一人、診療所の外で残される佳乃。しばらくそのまま立っていたのだが、

「……あれれ~? どうして留美ちゃんの妹さんも一緒に入ったのかなぁ……?」

不意に、一番聞かなくてはいけないことを思い出した。

 

診療所の中に入ると、すぐ隣に診察室が見えた。

「まこ……じゃなかった。七瀬、お前はここで待ってるんだ。いいな?」

話をややこしくしないために、七瀬(みちる(真琴))を待合室に置いて置くことにした。これなら、状況がややこしくなることはあるまい。

(こくり)

「よし、それでいいぞっ」

さすがは真琴。ヘタにしゃべって怪しまれないようにしている。あいつ、意外に頭が切れるんだな。

すかさず名雪に声をかける。今は真琴(本体)が先決だ。

「それじゃ名雪、行くぞっ!」

「う、うん!」

 

「真琴っ!」

「真琴~っ!」

同時に診察室に飛び込む。

「ああ、来てくれたか。待っていたぞ」

診察室の中では、聖が椅子に座ってカルテをまとめていた。俺たちが来たのを見て、すかさず視線をこちらに向けた。さすがに反応は早い。

「確か……相沢君に水瀬さんだったな。よく来てくれた」

「それで……真琴、真琴はどうしたんですっ」

「ああ、そうだったな。少し待ってくれ」

聖はそう言ってさっと立ち上がり、

(じゃららっ)

部屋の仕切りとして機能している、やや厚手のスライドカーテンを開いた。

 

そこには……

 

「ま、真琴ぉっ!」

「真琴ーっ!」

そこには、全身傷だらけで横たわっている、真琴の変わり果てた姿……

……………………

「……真琴?」

「……真琴……?」

……ではなく、頭に絆創膏を一枚貼り付けただけで、他には大した外傷も無い(というか無傷だ)真琴が、寝台に腰掛けていた。

「……………………」

顔はこちら側を向いてはいるが、目線はまったく合っていない。向こうは俺たちが入ってきたことにすら気付いていない様子だ。なんだか難しい表情をしている。一体どういうことなのだろうか。

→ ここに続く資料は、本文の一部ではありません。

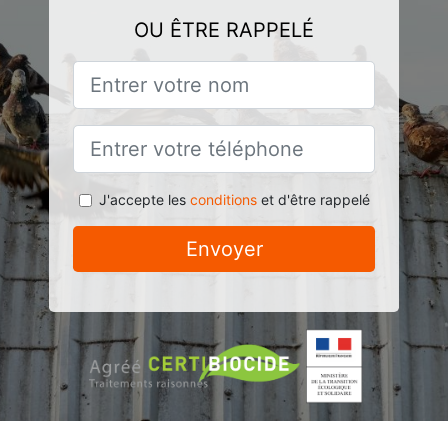
OU ÊTRE RAPPELÉ
J'accepte les
conditions
et d'être rappelé
Envoyer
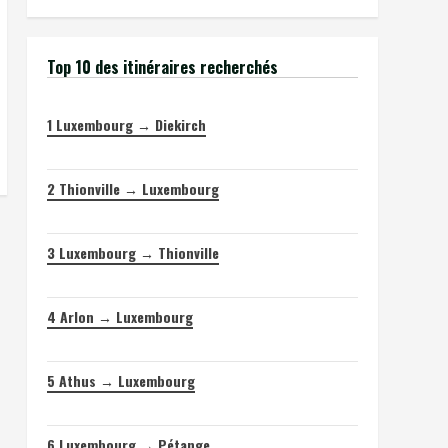
Top 10 des itinéraires recherchés
1
Luxembourg → Diekirch
2
Thionville → Luxembourg
3
Luxembourg → Thionville
4
Arlon → Luxembourg
5
Athus → Luxembourg
6
Luxembourg → Pétange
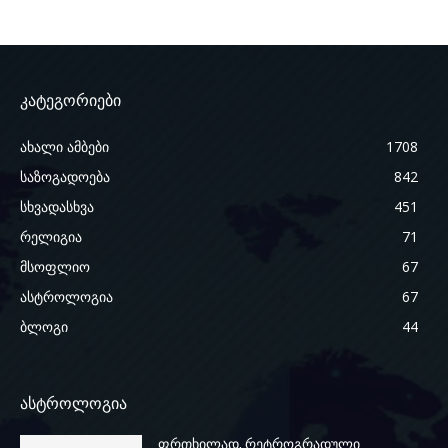
კატეგორიები
ახალი ამბები
1708
საზოგადოება
842
სხვადასხვა
451
რელიგია
71
მსოფლიო
67
ასტროლოგია
67
ბლოგი
44
ასტროლოგია
ფრთხილად, რეტროგრადული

何から何まで、訳が分からなかった。ついでに、意味も分からなかった。何も分からなかった。

「……なあ名雪」

「どうしたの?」

「あれ、ひょっとして重傷なのか?」

「う~ん……わたしには、ただ頭をすりむいてこけて、それで頭にばんそうこうを貼ってもらっただけにしか見えないよ~」

「……だよなぁ」

あまりにも訳が分からなかったので、隣にいた聖に話を聞くことにした。

「……先生、これは、どういう……」

「見ての通りだ。担ぎ込まれたのは事実だが、この通り外傷は頭の切り傷だけだったぞ」

「じゃあ、何で担ぎ込まれたんですか?」

「ふむ……実は、私にもよく分からないんだよ。ここに担ぎ込んだのは私の知り合いだったがな」

「聖先生の知り合い?」

 

「それについては、俺から話そう」

 

後ろの方から、声が聞こえてきた。

 

※この物語はフィクションです。実在の人物・団体名・事件とは、一切関係ありません。

※でも、あなたがこの物語を読んで心に感じたもの、残ったものがあれば、それは紛れも無い、ノンフィクションなものです。